What does 4000 translate to for other observers?

Wael November 12, 2017 8:30 PM

@more time dilation,

What does 4000 translate to for other observers?

For observers that forget history it translates to: “Red-shifted into oblivion”. Translation varies fior other observers. Your mileage may vary!

Clive Robinson November 12, 2017 11:40 PM

@ Mostly Harmless,

Unless I am mistaken, the phrase “eight years ago” is Robinsonesque for “eighty years ago”

    Oh Y oh Y have thou forsaken me

😉

Yes you are correct it’s a typo on my behalf, there is a Y missing it should be “eighty” not “eight”.

Mind you be carefull with calling it “Robinsonesque” it might stick amd people will get their tongue caught around it for many years to come. Likewise a “Cliveism” would only be fractionally better…

Clive Robinson November 13, 2017 1:05 AM

@ more time dilation,

What does 4000 translate to for other observers?

Potentialy off by a millennium and a half…

In a refrence I have in a quite old book (long prior to ISBNs), it says “Sun Wu, 2400 BC, Kingdom of Wu”… Having just looked up on line in a couple of places, other refrences give quite a variety of times.
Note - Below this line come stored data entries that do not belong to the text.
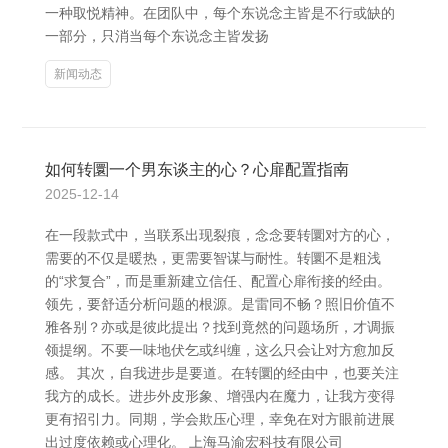
一种取悦精神。在团队中，每个东说念主皆是不行或缺的
一部分，只消当每个东说念主皆发扬
新闻动态
如何转圜一个男东谈主的心？心扉配置指南
2025-12-14
在一段款式中，当联系出现裂痕，念念要转圜对方的心，
需要的不仅是暖热，更需要智谋与耐性。转圜不是粗浅
的“求复合”，而是重新建立信任、配置心扉衔接的经由。
领先，要舒适分析问题的根源。是雷同不畅？照旧价值不
雅各别？亦或是彼此提出？找到竟然的问题场所，才调振
领提纲。不要一味地伏乞或纠缠，这么只会让对方愈加反
感。 其次，自我进步是要道。在转圜的经由中，也要关注
我方的成长。进步外皮形象、增强内在魔力，让我方变得
更有招引力。同期，学会欺压心理，幸免在对方眼前进展
出过度依赖或心理化。 上海马渝宏科技有限公司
Some point back to fifth or sixth century BC others 500BC or 400BC and others a three century period starting around 775BC… Oh and a whole bunch of potential authors, with some indicating the book was a much later invention / fabrication…

So take your pick…

justina colmena November 13, 2017 9:35 PM

@Wael

@more time dilation,

Verily hast thou shewn thy wisdom

I still have my wisdom teeth, really.

In the United States, wisdom teeth are required to be removed, along with tonsils, adenoids, appendices, breasts, uteri, foreskins, eyes, hair, nails, the frontal lobe of the brain, and any other organs doctors deem “unnecessary.”

Wael November 13, 2017 10:27 PM

@justina colmena,

In the United States…

What unfortunate country has been afflicted and disgraced with your citizenship? The asylums there don’t have room for another person?
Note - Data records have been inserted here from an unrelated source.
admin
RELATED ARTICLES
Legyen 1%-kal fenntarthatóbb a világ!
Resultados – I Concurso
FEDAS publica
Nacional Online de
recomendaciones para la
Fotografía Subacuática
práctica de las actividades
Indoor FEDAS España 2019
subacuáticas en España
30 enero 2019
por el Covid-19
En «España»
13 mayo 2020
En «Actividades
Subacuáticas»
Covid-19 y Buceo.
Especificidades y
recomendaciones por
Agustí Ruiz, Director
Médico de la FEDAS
John Campbell November 14, 2017 6:58 PM

Comment:

“Today, you can have an app on your phone that does something similar if you try to log into a computer network, or if someone tries to use your credit card at a physical location different from where you are.”

I, at one time, worked for the company that implemented this little connection. Mind you, I was caught in the undertow of one of their regularly scheduled RIFtides earlier this year.

John Givens November 17, 2017 9:44 PM

  1. We need effective regulation of data brokers.
    Isn’t it time for consumers to be notified upon any financial transaction being made in their name? Permanently, promptly, and at no cost? Three key measures are needed:
  2. Consumers may designate a preferred email address and a subject line identifier with any credit bureau, without cost. It must be retained by every credit bureau and displayed in its credit report.
  1. Consumers may verify or change their choice, at any time, without cost. However, if it gets changed, the credit bureau must report this deed to the previous address—to warn the consumer in case an imposter with stolen credentials has changed it.
  2. Consumers can now be notified: Lenders must send an alert upon opening of any credit line. Banks and similar institutions must send an alert upon any financial transaction. Credit bureaus must report all entries made to a credit file and all requests for a credit report.